Now I know it's all the rage to make acoustic or orchestral versions of your back catalogue especially with Christmas coming and they can be interesting novelty pieces but seldom as good as the original. Indeed, if they are, then you have to wonder why they weren't like that in the first place.

Which brings me to the latest "Classic Curio" because out of nowhere in 2018, A Flock Of Seagulls decided to reform the original line-up and re-record their major songs with the Prague Symphony Orchestra. I have to be honest I rather turned my nose up at this and thought, this was best left alone.

However, in between the releases (and huge successes) of "I Ran" and "Wishing", the band had released a another strong single "Space Age Love Song" - so titled because Reynolds thought that's what it sounded like (a VERY 80s concept). It highlighted the kind of guitar work from Reynolds that one cannot help but think that The Edge must have been paying close attention to (!). It wasn't a huge hit (#34 in the UK) but it showcased Score's writing style and built it against tight rhythm and a whole fireworks display of synth effects. If anything, when listened to now the only minor let-down is the strength and personality of Mike Score's vocal which has that echoing detachment so beloved of early 80s indie synth bands.
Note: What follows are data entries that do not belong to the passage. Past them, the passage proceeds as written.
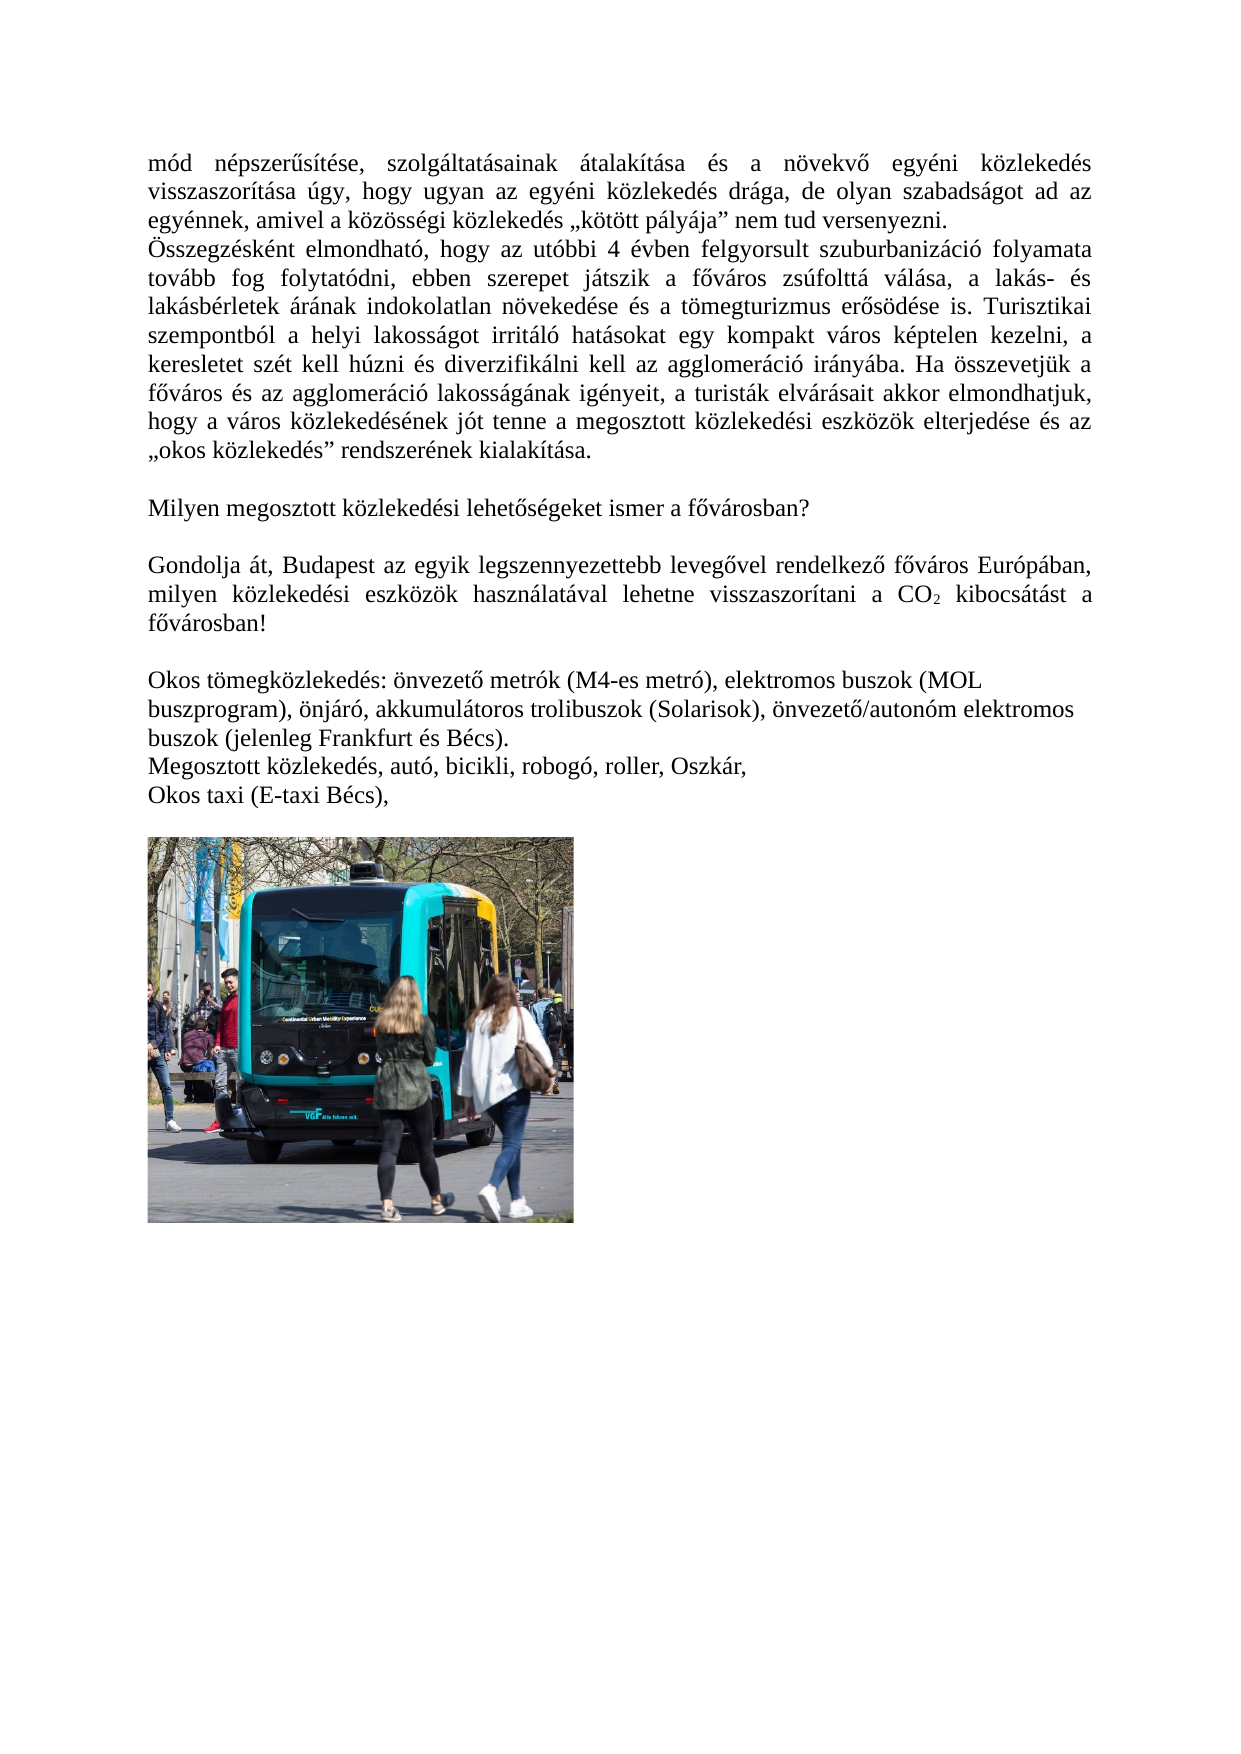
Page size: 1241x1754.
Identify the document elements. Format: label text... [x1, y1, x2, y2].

text Okos tömegközlekedés: önvezető metrók (M4-es metró), elektromos buszok (MOL buszprogram), önjáró, akkumulátoros trolibuszok (Solarisok), önvezető/autonóm elektromos buszok (jelenleg Frankfurt és Bécs). [148, 665, 1093, 751]
picture [147, 837, 574, 1223]
text Összegzésként elmondható, hogy az utóbbi 4 évben felgyorsult szuburbanizáció folyamata tovább fog folytatódni, ebben szerepet játszik a főváros zsúfolttá válása, a lakás- és lakásbérletek árának indokolatlan növekedése és a tömegturizmus erősödése is. Turisztikai szempontból a helyi lakosságot irritáló hatásokat egy kompakt város képtelen kezelni, a keresletet szét kell húzni és diverzifikálni kell az agglomeráció irányába. Ha összevetjük a főváros és az agglomeráció lakosságának igényeit, a turisták elvárásait akkor elmondhatjuk, hogy a város közlekedésének jót tenne a megosztott közlekedési eszközök elterjedése és az „okos közlekedés” rendszerének kialakítása. [148, 234, 1093, 464]
text Okos taxi (E-taxi Bécs), [148, 780, 1093, 809]
text Megosztott közlekedés, autó, bicikli, robogó, roller, Oszkár, [148, 751, 1093, 780]
text Milyen megosztott közlekedési lehetőségeket ismer a fővárosban? [148, 493, 1093, 521]
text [148, 148, 1093, 234]
text Gondolja át, Budapest az egyik legszennyezettebb levegővel rendelkező főváros Európában, milyen közlekedési eszközök használatával lehetne visszaszorítani a CO2 kibocsátást a fővárosban! [148, 550, 1093, 636]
The version of "Space Age Love Song" performed with the full orchestra is, however, a thing of real beauty.

If anything, Paul Reynolds's guitar part is even more biting than before and whilst Ali Score always plays behind a real kit there are no synth effects on this. Instead we have a wonderfully rich layered performance of a song that you will now believe you've known all your life. Where once there was a whooshing effect from the Roland electronic box of tricks, there's now a lovely French Horn riff over a bed of real lush strings. These little riffs and hooks build throughout the record acting as counterpoint to the main melody and opening up a whole new landscape for what was once a seemingly quite slight recording.
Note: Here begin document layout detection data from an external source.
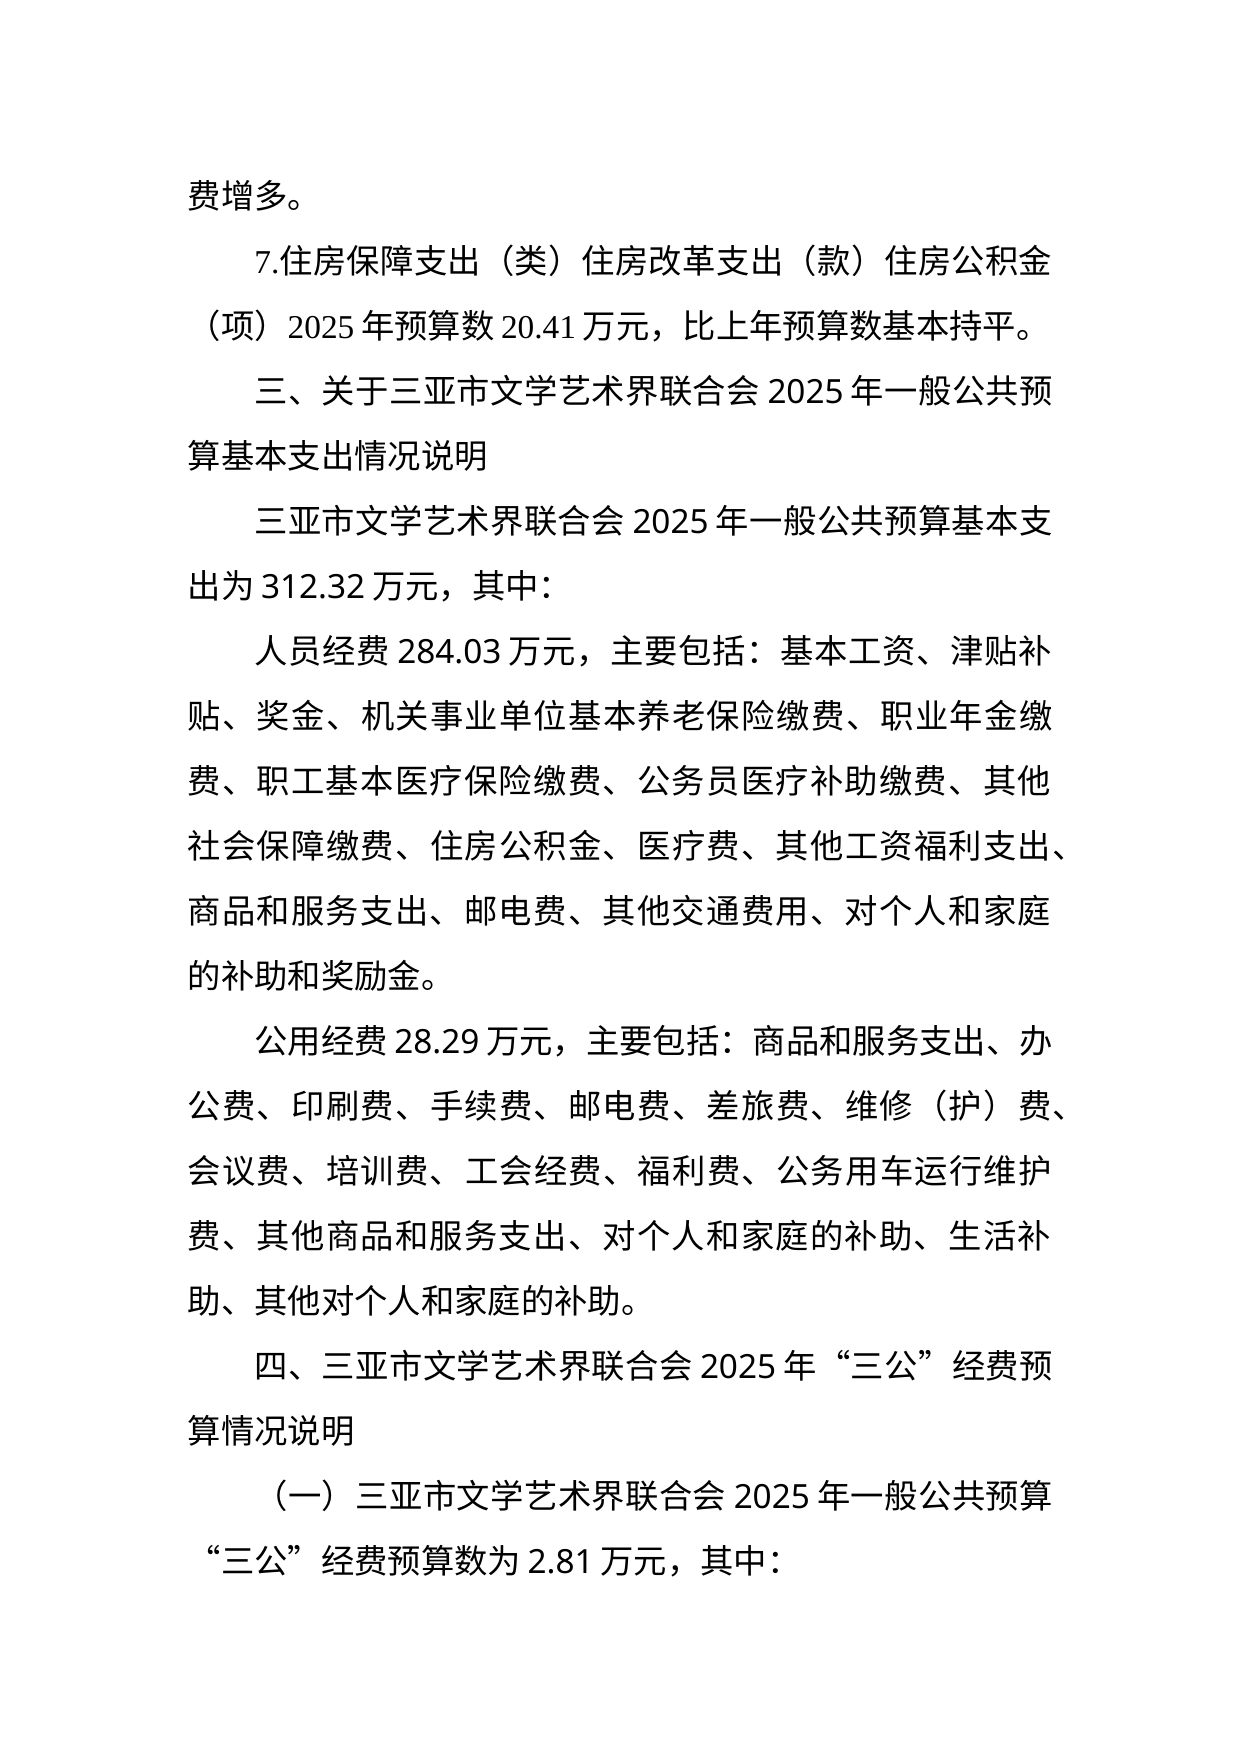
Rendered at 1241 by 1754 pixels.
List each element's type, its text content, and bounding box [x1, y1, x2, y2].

text 7.住房保障支出（类）住房改革支出（款）住房公积金（项）2025年预算数20.41万元，比上年预算数基本持平。 [187, 227, 1053, 357]
text 公用经费28.29万元，主要包括：商品和服务支出、办公费、印刷费、手续费、邮电费、差旅费、维修（护）费、会议费、培训费、工会经费、福利费、公务用车运行维护费、其他商品和服务支出、对个人和家庭的补助、生活补助、其他对个人和家庭的补助。 [187, 1007, 1053, 1332]
text （一）三亚市文学艺术界联合会2025年一般公共预算“三公”经费预算数为2.81万元，其中： [187, 1462, 1053, 1592]
text 人员经费284.03万元，主要包括：基本工资、津贴补贴、奖金、机关事业单位基本养老保险缴费、职业年金缴费、职工基本医疗保险缴费、公务员医疗补助缴费、其他社会保障缴费、住房公积金、医疗费、其他工资福利支出、商品和服务支出、邮电费、其他交通费用、对个人和家庭的补助和奖励金。 [187, 617, 1053, 1007]
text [187, 162, 1053, 227]
text 三亚市文学艺术界联合会2025年一般公共预算基本支出为312.32万元，其中： [187, 487, 1053, 617]
text 三、关于三亚市文学艺术界联合会2025年一般公共预算基本支出情况说明 [187, 357, 1053, 487]
text 四、三亚市文学艺术界联合会2025年“三公”经费预算情况说明 [187, 1332, 1053, 1462]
And if anything, Score's vocal remains largely unchanged in its delivery and yet somehow finds a way to seem fragile and (this time) deeply involved when buoyed up by the constant interaction with the orchestra It gives the song a sincerity you never knew it could achieve. Perhaps more listeners will realise that they were a lot more than just a crazy haircut.

Shut your eyes and tell me it doesn't sound like the best ever final scene to an 80s teen movie.